- PROBLEM DETAILS
Repeat the stretch of entries below from the line with "392 449 6.86" through the line with "591 546 5.11". Include both ends and add nothing.

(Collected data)

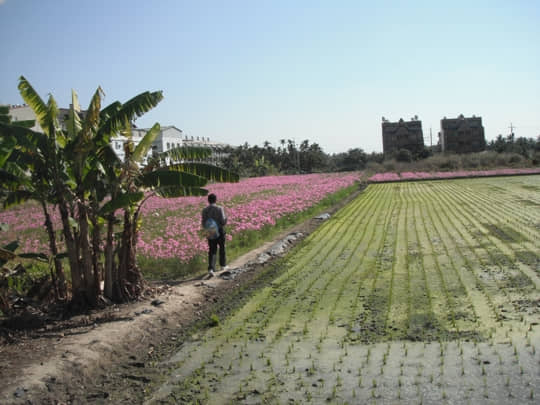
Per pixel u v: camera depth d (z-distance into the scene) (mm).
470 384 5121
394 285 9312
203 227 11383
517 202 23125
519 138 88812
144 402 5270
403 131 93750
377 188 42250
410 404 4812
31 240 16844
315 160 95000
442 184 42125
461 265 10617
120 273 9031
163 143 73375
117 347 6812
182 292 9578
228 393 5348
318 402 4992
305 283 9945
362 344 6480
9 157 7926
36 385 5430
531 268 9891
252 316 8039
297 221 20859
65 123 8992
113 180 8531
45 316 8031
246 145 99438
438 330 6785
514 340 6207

* * *

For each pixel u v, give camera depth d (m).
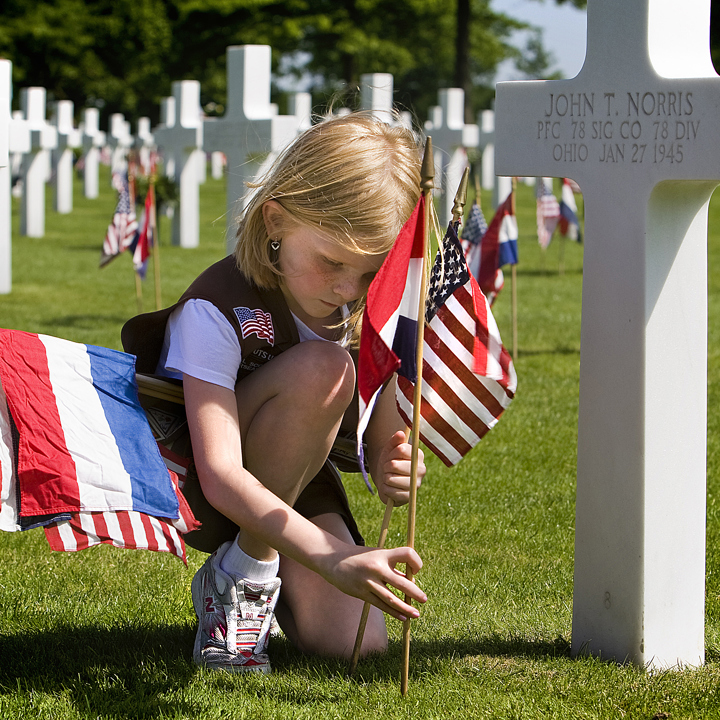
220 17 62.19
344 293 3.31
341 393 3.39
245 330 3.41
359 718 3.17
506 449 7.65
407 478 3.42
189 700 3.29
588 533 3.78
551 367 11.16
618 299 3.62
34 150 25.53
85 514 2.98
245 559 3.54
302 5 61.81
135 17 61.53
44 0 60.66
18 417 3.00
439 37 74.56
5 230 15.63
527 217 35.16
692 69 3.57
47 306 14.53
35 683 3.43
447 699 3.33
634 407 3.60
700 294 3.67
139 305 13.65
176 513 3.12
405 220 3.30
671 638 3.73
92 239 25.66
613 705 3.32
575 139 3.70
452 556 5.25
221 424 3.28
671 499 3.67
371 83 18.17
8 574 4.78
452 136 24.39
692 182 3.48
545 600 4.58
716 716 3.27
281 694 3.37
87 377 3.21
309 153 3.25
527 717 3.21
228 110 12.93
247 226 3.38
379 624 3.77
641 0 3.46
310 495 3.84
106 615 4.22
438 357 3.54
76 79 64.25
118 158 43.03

* * *

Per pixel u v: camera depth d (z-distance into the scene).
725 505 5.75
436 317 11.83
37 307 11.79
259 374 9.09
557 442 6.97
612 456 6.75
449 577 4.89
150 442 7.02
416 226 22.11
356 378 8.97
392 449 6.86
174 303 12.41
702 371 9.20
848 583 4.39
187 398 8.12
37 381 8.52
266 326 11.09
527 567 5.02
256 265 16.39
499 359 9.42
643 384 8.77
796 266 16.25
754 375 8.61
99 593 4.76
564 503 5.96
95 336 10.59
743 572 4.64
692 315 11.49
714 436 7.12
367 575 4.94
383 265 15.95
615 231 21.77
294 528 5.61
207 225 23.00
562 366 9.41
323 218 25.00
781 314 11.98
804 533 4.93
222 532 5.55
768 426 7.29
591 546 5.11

- EXERCISE RESULT
392 449 6.86
174 303 12.41
702 371 9.20
848 583 4.39
187 398 8.12
37 381 8.52
266 326 11.09
527 567 5.02
256 265 16.39
499 359 9.42
643 384 8.77
796 266 16.25
754 375 8.61
99 593 4.76
564 503 5.96
95 336 10.59
743 572 4.64
692 315 11.49
714 436 7.12
367 575 4.94
383 265 15.95
615 231 21.77
294 528 5.61
207 225 23.00
562 366 9.41
323 218 25.00
781 314 11.98
804 533 4.93
222 532 5.55
768 426 7.29
591 546 5.11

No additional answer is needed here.